#### HOW TO COMPLETE THIS TASK:
The following entries should be restated word for word, pictures excluded.

DATA TO USE: Begin

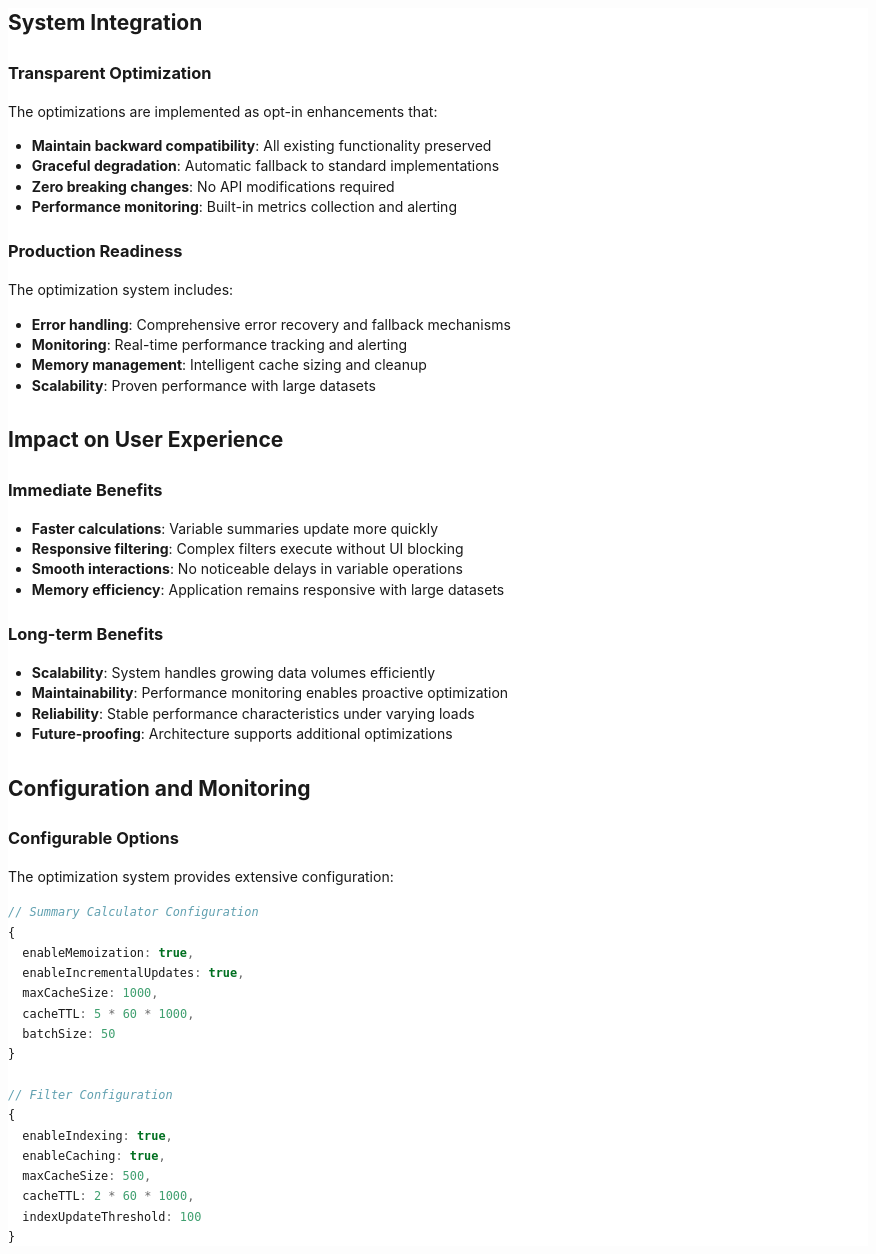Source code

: ## System Integration

### Transparent Optimization
The optimizations are implemented as opt-in enhancements that:
- **Maintain backward compatibility**: All existing functionality preserved
- **Graceful degradation**: Automatic fallback to standard implementations
- **Zero breaking changes**: No API modifications required
- **Performance monitoring**: Built-in metrics collection and alerting

### Production Readiness
The optimization system includes:
- **Error handling**: Comprehensive error recovery and fallback mechanisms
- **Monitoring**: Real-time performance tracking and alerting
- **Memory management**: Intelligent cache sizing and cleanup
- **Scalability**: Proven performance with large datasets

## Impact on User Experience

### Immediate Benefits
- **Faster calculations**: Variable summaries update more quickly
- **Responsive filtering**: Complex filters execute without UI blocking
- **Smooth interactions**: No noticeable delays in variable operations
- **Memory efficiency**: Application remains responsive with large datasets

### Long-term Benefits
- **Scalability**: System handles growing data volumes efficiently
- **Maintainability**: Performance monitoring enables proactive optimization
- **Reliability**: Stable performance characteristics under varying loads
- **Future-proofing**: Architecture supports additional optimizations

## Configuration and Monitoring

### Configurable Options
The optimization system provides extensive configuration:
```typescript
// Summary Calculator Configuration
{
  enableMemoization: true,
  enableIncrementalUpdates: true,
  maxCacheSize: 1000,
  cacheTTL: 5 * 60 * 1000,
  batchSize: 50
}

// Filter Configuration
{
  enableIndexing: true,
  enableCaching: true,
  maxCacheSize: 500,
  cacheTTL: 2 * 60 * 1000,
  indexUpdateThreshold: 100
}
```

DATA TO USE: End

#### SOLUTION TO THIS EXERCISE:
Source code

: ## System Integration

### Transparent Optimization
The optimizations are implemented as opt-in enhancements that:
- **Maintain backward compatibility**: All existing functionality preserved
- **Graceful degradation**: Automatic fallback to standard implementations
- **Zero breaking changes**: No API modifications required
- **Performance monitoring**: Built-in metrics collection and alerting

### Production Readiness
The optimization system includes:
- **Error handling**: Comprehensive error recovery and fallback mechanisms
- **Monitoring**: Real-time performance tracking and alerting
- **Memory management**: Intelligent cache sizing and cleanup
- **Scalability**: Proven performance with large datasets

## Impact on User Experience

### Immediate Benefits
- **Faster calculations**: Variable summaries update more quickly
- **Responsive filtering**: Complex filters execute without UI blocking
- **Smooth interactions**: No noticeable delays in variable operations
- **Memory efficiency**: Application remains responsive with large datasets

### Long-term Benefits
- **Scalability**: System handles growing data volumes efficiently
- **Maintainability**: Performance monitoring enables proactive optimization
- **Reliability**: Stable performance characteristics under varying loads
- **Future-proofing**: Architecture supports additional optimizations

## Configuration and Monitoring

### Configurable Options
The optimization system provides extensive configuration:
```typescript
// Summary Calculator Configuration
{
  enableMemoization: true,
  enableIncrementalUpdates: true,
  maxCacheSize: 1000,
  cacheTTL: 5 * 60 * 1000,
  batchSize: 50
}

// Filter Configuration
{
  enableIndexing: true,
  enableCaching: true,
  maxCacheSize: 500,
  cacheTTL: 2 * 60 * 1000,
  indexUpdateThreshold: 100
}
```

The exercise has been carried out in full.